The input:
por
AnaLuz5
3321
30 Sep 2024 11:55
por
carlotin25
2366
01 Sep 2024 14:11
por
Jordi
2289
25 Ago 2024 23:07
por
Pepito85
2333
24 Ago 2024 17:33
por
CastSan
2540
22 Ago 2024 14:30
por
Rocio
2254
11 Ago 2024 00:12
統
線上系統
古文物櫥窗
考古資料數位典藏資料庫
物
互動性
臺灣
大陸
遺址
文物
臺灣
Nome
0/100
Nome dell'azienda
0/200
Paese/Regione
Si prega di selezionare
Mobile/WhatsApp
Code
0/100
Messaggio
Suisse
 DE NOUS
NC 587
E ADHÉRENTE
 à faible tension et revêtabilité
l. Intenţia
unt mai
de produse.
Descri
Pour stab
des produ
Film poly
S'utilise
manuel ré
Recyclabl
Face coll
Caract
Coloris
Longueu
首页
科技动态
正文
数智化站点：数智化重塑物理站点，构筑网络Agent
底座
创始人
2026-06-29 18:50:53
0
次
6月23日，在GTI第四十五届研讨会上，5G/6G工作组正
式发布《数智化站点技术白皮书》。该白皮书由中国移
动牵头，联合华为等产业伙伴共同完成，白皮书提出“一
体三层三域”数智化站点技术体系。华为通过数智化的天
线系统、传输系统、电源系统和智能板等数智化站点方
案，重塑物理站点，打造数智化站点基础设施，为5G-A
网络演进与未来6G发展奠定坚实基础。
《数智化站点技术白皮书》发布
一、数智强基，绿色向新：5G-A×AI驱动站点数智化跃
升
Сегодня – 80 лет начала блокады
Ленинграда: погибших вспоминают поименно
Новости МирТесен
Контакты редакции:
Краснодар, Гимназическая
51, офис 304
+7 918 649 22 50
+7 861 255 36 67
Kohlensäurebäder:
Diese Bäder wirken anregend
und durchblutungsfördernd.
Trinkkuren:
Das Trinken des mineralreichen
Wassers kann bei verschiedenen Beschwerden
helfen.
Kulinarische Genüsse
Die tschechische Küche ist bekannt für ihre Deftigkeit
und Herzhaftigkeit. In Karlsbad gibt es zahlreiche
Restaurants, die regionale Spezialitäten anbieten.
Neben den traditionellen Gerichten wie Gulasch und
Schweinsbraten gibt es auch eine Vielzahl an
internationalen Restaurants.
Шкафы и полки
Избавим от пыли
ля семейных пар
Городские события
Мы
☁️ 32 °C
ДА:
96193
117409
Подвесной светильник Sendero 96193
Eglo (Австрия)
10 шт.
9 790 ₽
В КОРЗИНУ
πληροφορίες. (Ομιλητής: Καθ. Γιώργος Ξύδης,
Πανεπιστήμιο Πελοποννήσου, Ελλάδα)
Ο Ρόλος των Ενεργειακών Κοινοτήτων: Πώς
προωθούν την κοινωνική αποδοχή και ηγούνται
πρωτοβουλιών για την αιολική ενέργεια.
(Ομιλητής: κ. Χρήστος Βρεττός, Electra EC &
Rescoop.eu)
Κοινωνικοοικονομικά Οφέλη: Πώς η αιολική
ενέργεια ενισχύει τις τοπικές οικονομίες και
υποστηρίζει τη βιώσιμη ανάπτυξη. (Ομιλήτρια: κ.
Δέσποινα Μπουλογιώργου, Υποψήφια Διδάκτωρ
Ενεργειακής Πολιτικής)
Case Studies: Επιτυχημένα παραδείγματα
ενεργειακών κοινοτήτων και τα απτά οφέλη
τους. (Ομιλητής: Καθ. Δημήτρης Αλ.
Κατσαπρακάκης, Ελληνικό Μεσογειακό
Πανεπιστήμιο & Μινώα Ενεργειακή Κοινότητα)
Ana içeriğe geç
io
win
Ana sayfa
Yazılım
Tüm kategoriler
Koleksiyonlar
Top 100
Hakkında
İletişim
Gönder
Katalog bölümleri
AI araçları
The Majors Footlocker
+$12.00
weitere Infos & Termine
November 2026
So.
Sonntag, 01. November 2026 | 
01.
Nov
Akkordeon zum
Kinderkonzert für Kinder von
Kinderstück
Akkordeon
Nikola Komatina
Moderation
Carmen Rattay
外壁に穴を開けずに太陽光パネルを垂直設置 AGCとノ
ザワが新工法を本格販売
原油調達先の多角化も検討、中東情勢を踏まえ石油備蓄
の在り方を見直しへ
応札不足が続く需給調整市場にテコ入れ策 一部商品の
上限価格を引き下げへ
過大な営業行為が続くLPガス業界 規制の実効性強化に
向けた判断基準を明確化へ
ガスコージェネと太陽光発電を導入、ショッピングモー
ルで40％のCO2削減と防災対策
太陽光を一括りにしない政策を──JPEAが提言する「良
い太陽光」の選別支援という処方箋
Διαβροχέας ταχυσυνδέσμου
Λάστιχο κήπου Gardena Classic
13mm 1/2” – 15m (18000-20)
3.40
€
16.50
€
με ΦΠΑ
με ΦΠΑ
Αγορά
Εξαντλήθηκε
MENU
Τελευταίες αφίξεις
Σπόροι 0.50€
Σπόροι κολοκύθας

Exercise aim: Examine the records above and state the number of lines that include "gibt", with no further text.

Worked solution: 2